Mika und ihre Freunde gehen auf eine Grundschule, die wirklich schon bessere Zeiten gesehen hat. Überall bröckelt es, vieles ist kaputt – und man merkt schnell, wie sehr Kinder und Lehrkräfte darunter leiden. Doch dann kommt Frau Panic, die neue Hausmeisterin, und mit ihr weht ein ganz neuer Wind durch die Schule. Sie gibt den Kindern Mut, nicht alles einfach hinzunehmen. Und genau das hat uns so begeistert: Hier wird gezeigt, dass auch Kinder etwas bewegen können, wenn sie zusammenhalten.
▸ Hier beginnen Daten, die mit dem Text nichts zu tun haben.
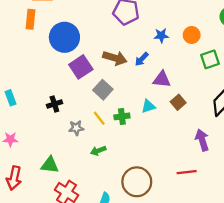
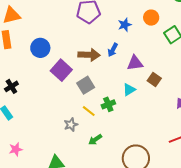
blue circle: (64, 37) -> (40, 48), size x0.7
gray square: (103, 90) -> (86, 85), turned 30
black cross: (54, 104) -> (11, 86), moved

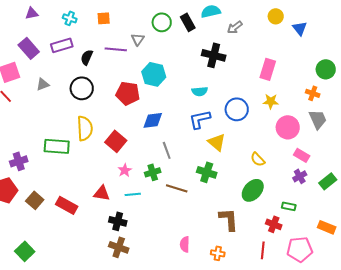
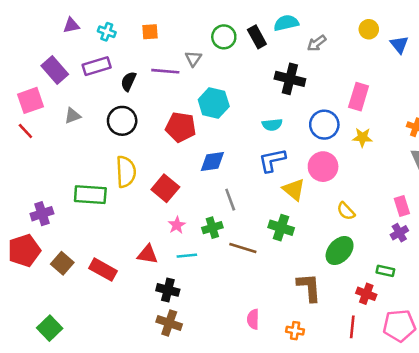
purple triangle: (32, 13) -> (71, 25), moved
blue circle: (237, 109) -> (324, 125), moved
pink circle: (288, 127) -> (323, 167), moved
pink rectangle: (302, 155) -> (402, 206), turned 42

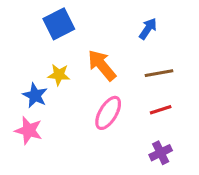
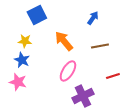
yellow star: (59, 75) -> (25, 41), moved
red line: (161, 110) -> (113, 76), moved
purple cross: (161, 153) -> (83, 96), moved, size x1.5

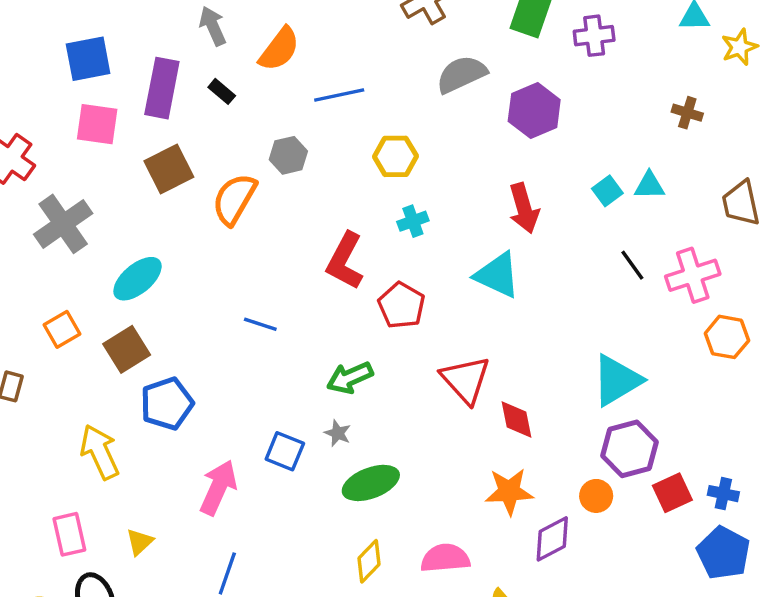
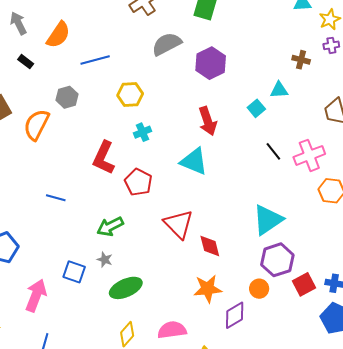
purple cross: (594, 36) -> (331, 45), moved, size x0.7
cyan triangle: (649, 186) -> (279, 90), moved

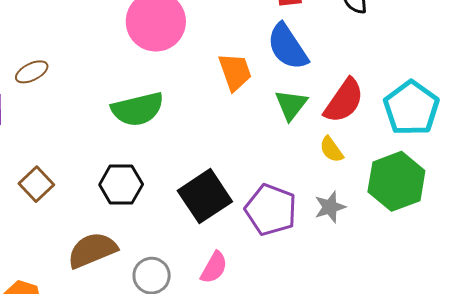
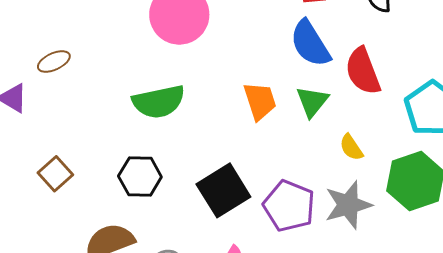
orange trapezoid: (235, 72) -> (260, 101), moved
red semicircle: (344, 101) -> (363, 71), moved, turned 123
gray star: (330, 207) -> (348, 205), size x1.5

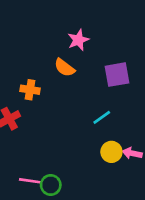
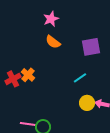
pink star: (78, 40) -> (51, 19), moved
orange cross: (30, 90) -> (28, 75), moved, turned 32

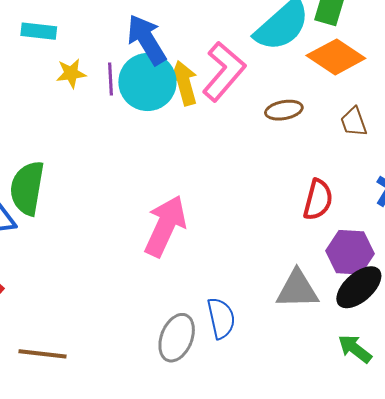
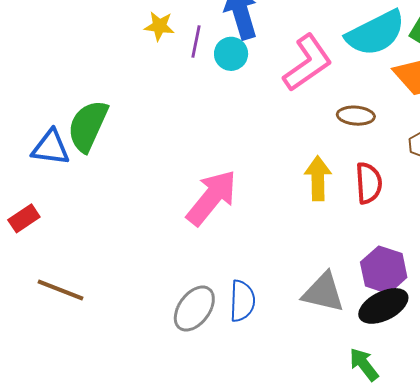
cyan circle: (147, 82) -> (231, 54), size x0.6
yellow arrow: (184, 83) -> (318, 178), moved
red semicircle: (318, 200) -> (369, 183), moved, turned -33

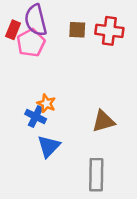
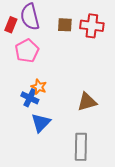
pink pentagon: (31, 43) -> (27, 51), moved

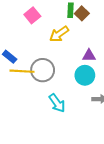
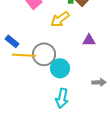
cyan circle: (85, 75) -> (60, 68), moved
cyan arrow: (57, 103) -> (62, 98), moved, turned 48

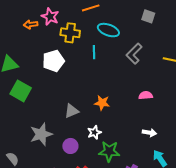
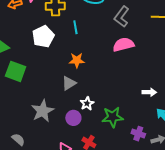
cyan line: (94, 52) -> (75, 27), moved
pink semicircle: (146, 95) -> (123, 45), moved, size x1.5
orange star: (102, 103) -> (77, 60), moved
white star: (94, 132) -> (87, 103), moved

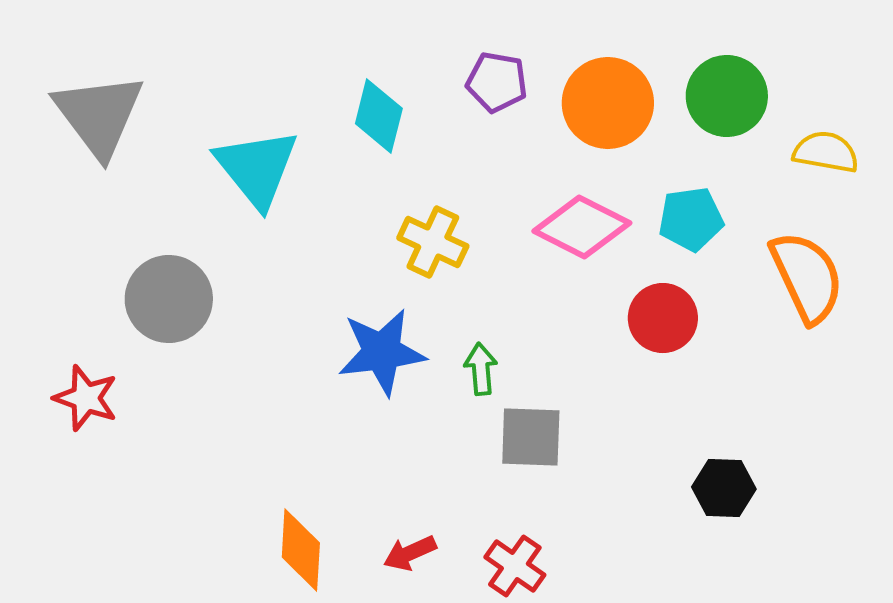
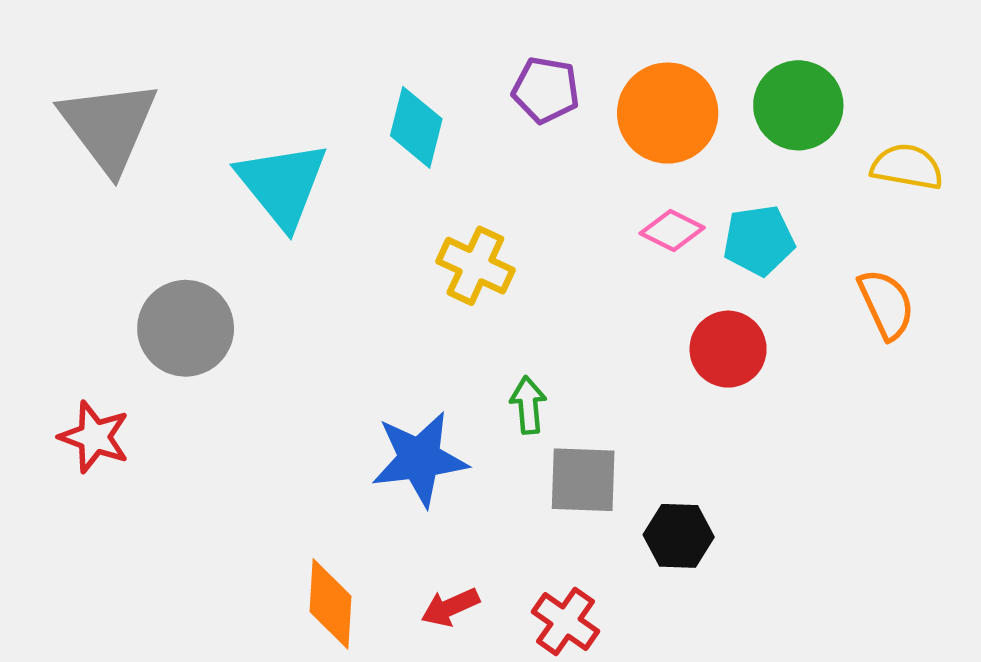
pink diamond: (582, 227) -> (672, 231), moved, size x0.6
orange semicircle: (807, 277) -> (886, 304), size x0.7
blue star: (382, 352) -> (419, 459), moved
black hexagon: (724, 488) -> (679, 536), moved

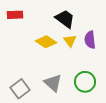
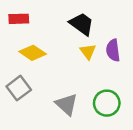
yellow diamond: (46, 42) -> (33, 53), moved
gray square: (20, 89) -> (19, 88), moved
Es geht direkt lebendig los, und dadurch, dass Mika selbst erzählt, ist man sofort mittendrin. Meine Enkel haben die Freundesgruppe ganz schnell ins Herz geschlossen. Frau Panic ist eine wunderbare Figur. So eine Hausmeisterin hätten meine Enkel auch gern an ihrer Schule und natürlich hat es ihnen der Schulgarten besonders angetan. Seitdem wird hier immer wieder darüber gesprochen, wie schön Unterricht draußen wäre – natürlich nur bei Sonnenschein. Was mir als Oma besonders wichtig ist: Das Buch endet gut. Ein Happy End gibt Kindern Hoffnung und zeigt ihnen, dass sich Einsatz lohnt. Gleichzeitig verschweigt die Geschichte nicht, dass es Rückschläge geben kann. Aber mit Kreativität, Zusammenhalt und einer Portion Mut lassen sich auch diese meistern. Ein großes Lob auch an die Gestaltung. Die vielen kleinen und großen Illustrationen machen das Lesen zu einem echten Erlebnis. Meine Enkel schauen sich die Bilder ganz genau an, achten auf Gesichtsausdrücke und Details. Besonders die Frisuren bei der Demonstration sorgten für großes Gelächter. Und ich mag die kräftigen Farben sehr – sie machen einfach gute Laune.
Ein Buch, das Mut macht – und das man immer wieder gern zur Hand nimmt.